Em um estudo descritivo, Noroño et al. (2002) concluíram que nas famílias cuja presença de alcoolismo, manifestações de agressividade, transtornos mentais entre outros predominaram, o comportamento agressivo na criança foi prevalente. Furtado, Laucht e Schmidt (2006) concluíram que crianças de pais alcoolistas apresentam alto risco para psicopatologia; além disso, tanto filhos quanto filhas possuem elevado risco para desenvolvimento de comportamento agressivo e delinquente. Enquanto na infância precoce, os meninos e as meninas de pai alcoolista apresentaram padrões parecidos de comportamento exteriorizado, na fase pré-pubere as meninas apresentaram uma significativa tendência a apresentar comportamentos internalizados como queixas somáticas, fobias, ansiedade generalizada e depressão quando comparadas ao grupo controle, cujos pais não tinham diagnóstico de alcoolismo. No estudo de Souza et al. (2005) ficou demonstrado também que filhas de alcoolistas apresentam mais problemas emocionais e comportamentais que filhas de não alcoolistas. E ainda Figlie et al. (2004) mostraram que na maioria das famílias em que o pai é o dependente químico de álcool, nas crianças observou-se timidez, sentimento de inferioridade, depressão, conflito familiar, carência afetiva.
Quando se considera a violência intrafamiliar, Scodelário (2002) identifica aspectos disfuncionais, como uma comunicação deficiente, onde as ações fortes e violentas substituem os meios verbais para se expressar o que sente; um complô do silêncio que favorece a continuidade dos abusos e sua reprodução dentro do mesmo grupo familiar; a utilização intensa de mecanismos psicológicos de defesa, sobretudo, a negação da violência sofrida e rebaixamento da autoestima da vítima. A família abusiva possui sérias dificuldades em reconhecer, aceitar e respeitar os limites, onde o abuso do poder é exercido de forma arbitrária com excesso de transgressão e ausência de interdição imposta pela cultura. Assis (2002) e Minayo (2006) apontam que além dos agravos orgânicos como lesões físicas, traumatismos, hematomas, queimaduras, fraturas em decorrência dos abusos sofridos, as crianças apresentam sintomas psicológicos associados, como sentimentos de raiva, de medo do agressor, dificuldade de aprendizagem, desconfiança, distúrbios de comportamento (dispersão, fobias, agressividade, passividade, isolamento social), atitudes erotizadas precoces, dificuldade de socialização.

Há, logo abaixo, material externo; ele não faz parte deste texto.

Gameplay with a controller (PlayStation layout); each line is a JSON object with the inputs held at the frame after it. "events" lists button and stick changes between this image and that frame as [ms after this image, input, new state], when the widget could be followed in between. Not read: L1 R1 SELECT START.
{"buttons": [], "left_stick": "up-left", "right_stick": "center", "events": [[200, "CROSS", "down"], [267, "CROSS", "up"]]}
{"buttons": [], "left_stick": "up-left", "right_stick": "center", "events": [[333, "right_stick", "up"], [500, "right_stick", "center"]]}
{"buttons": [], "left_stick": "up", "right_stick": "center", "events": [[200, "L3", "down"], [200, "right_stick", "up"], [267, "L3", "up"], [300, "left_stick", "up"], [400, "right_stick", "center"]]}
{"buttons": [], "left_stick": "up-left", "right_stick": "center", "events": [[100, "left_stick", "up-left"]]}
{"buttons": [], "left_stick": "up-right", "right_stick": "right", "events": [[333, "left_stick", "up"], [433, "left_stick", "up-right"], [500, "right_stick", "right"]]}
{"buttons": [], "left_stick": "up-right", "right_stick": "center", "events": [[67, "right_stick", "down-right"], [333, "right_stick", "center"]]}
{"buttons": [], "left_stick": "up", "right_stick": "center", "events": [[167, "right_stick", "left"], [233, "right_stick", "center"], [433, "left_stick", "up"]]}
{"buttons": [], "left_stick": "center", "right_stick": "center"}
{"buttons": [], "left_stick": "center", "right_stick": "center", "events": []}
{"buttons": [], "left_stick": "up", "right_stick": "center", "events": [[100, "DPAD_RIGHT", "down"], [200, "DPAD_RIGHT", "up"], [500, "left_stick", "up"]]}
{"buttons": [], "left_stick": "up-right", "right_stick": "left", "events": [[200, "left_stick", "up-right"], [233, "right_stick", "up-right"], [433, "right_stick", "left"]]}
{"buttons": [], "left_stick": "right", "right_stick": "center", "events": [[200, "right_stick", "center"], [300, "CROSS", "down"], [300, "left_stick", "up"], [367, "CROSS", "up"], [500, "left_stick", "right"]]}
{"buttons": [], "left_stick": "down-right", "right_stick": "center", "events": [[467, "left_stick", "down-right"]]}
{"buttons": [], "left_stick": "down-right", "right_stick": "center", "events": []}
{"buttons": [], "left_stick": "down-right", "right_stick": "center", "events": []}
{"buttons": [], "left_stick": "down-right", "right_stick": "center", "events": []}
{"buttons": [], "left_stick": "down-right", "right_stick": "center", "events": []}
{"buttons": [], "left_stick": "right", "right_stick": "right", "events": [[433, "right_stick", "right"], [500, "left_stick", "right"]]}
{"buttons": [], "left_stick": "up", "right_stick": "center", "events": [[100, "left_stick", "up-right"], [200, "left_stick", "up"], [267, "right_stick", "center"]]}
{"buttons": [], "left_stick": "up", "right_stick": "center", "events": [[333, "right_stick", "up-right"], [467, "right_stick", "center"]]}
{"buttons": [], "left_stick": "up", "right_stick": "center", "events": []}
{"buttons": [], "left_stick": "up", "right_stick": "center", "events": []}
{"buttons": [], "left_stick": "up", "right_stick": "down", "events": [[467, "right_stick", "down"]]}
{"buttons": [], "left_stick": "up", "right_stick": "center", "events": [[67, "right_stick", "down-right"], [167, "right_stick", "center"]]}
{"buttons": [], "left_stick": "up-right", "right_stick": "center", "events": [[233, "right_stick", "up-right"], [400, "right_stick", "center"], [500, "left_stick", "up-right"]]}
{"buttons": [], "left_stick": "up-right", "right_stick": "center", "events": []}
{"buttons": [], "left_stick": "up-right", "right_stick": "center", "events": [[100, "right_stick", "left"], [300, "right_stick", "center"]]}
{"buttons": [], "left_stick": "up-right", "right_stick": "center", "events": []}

Em situações de abuso sexual intrafamiliar, Habgzang et al. (2005) encontraram significativa presença de pais agressivos, com problemas de álcool e outras drogas e transtornos mentais; também estiveram presentes na dinâmica familiar, outros tipos de abuso como violência física ou psicológica e negligência. Estudos que investigaram crianças hospitalizadas por lesões físicas, como traumatismos (COLLI et al, 1997), queimaduras (Camargo et al, 2002), acidentes (HARADA et al, 2000; SALCEDO, CARVALHO, 2005), a partir de uma análise cuidadosa de seus prontuários, demonstram um predomínio do sexo masculino; em geral, as agressões quando presentes possuem uma alta subnotificação como agente externo e são camufladas entre os chamados eventos de intenção indeterminada ou pseudoacidentes praticados por familiares ou conhecidos.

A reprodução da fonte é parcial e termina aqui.